I've read that Pauli first proposed the neutrino to explain energy and momentum conservation in this equation:
$$n \to p^+ + e^- + \overline\nu_e$$
But it is also written differently here:
$$\nu_e + n \to p^+ + e^-$$
Is there a difference between the two equations? If not, does it mean we ascribe a negative energy to one of $\overline\nu_e$ or $\nu_e$?
Moving a particle from one side of a reaction to the other while flipping to it matterness keeps all the necessary particle quantum numbers in balance, but it changes the kinematics.

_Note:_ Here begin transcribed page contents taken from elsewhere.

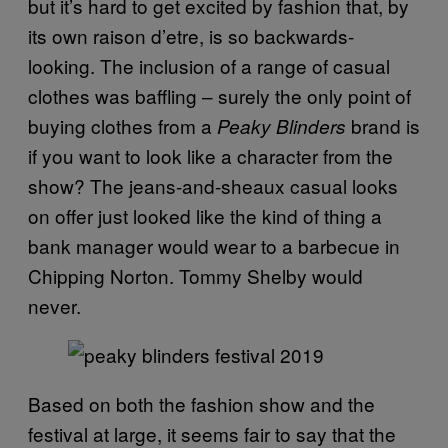
but it’s hard to get excited by fashion that, by
its own raison d’etre, is so backwards-
looking. The inclusion of a range of casual
clothes was baffling – surely the only point of
buying clothes from a
brand is
Peaky Blinders
if you want to look like a character from the
show? The jeans-and-sheaux casual looks
on offer just looked like the kind of thing a
bank manager would wear to a barbecue in
Chipping Norton. Tommy Shelby would
never.
Based on both the fashion show and the
festival at large, it seems fair to say that the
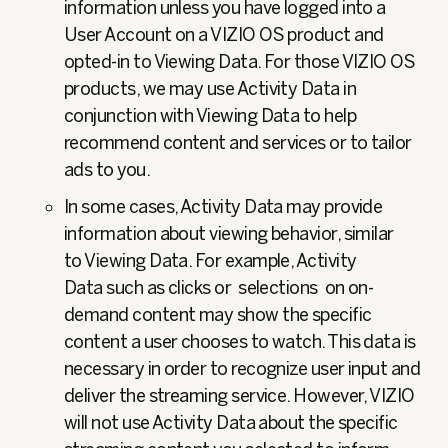
information unless you have logged into a
User Account on a VIZIO OS product and
opted-in to Viewing Data. For those VIZIO OS
products, we may use Activity Data in
conjunction with Viewing Data to help
recommend content and services or to tailor
ads to you.
In some cases, Activity Data may provide
information about viewing behavior, similar
to Viewing Data. For example, Activity
Data such as clicks or selections on on-
demand content may show the specific
content a user chooses to watch. This data is
necessary in order to recognize user input and
deliver the streaming service. However, VIZIO
will not use Activity Data about the specific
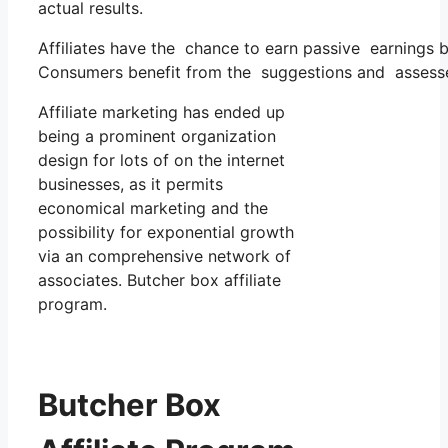
actual results.
Affiliates have the chance to earn passive earnings 
Consumers benefit from the suggestions and assesse
Affiliate marketing has ended up
being a prominent organization
design for lots of on the internet
businesses, as it permits
economical marketing and the
possibility for exponential growth
via an comprehensive network of
associates. Butcher box affiliate
program.
Butcher Box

For instance, in your example the top equation necessarily has a broad energy spectrum (one of the main reasons for Pauli's proposal), which the lower one can have a discrete spectrum (must have a discrete spectrum if the initial particles are prepared in well defined momentum states).
Nor can you even guarantee that this kind of reversal preserve the possibility of the reaction. For instance $$ p^- \to \bar{n} + e^- + \bar{\nu}_e $$ has the same isospin and lepton quantum numbers quantum numbers as your top reaction but it is strictly forbidden by energy considerations (the final state is heavier than the initial state).
Also things like $$ \bar{p} + n \to e^- + \bar{\nu}_e $$ are allowed by quantum numbers but are vanishingly unlikely in practice. It would take some cleverness just to exhibit a Feynmann diagram at the quark-gluon-lepton level that totals up to the process exhibited here are the hadron-lepton level.
The neutrino moving case that you exhibit is unusually clear-cut because it involves a fundamental particle and a very small fraction of the mass in the system.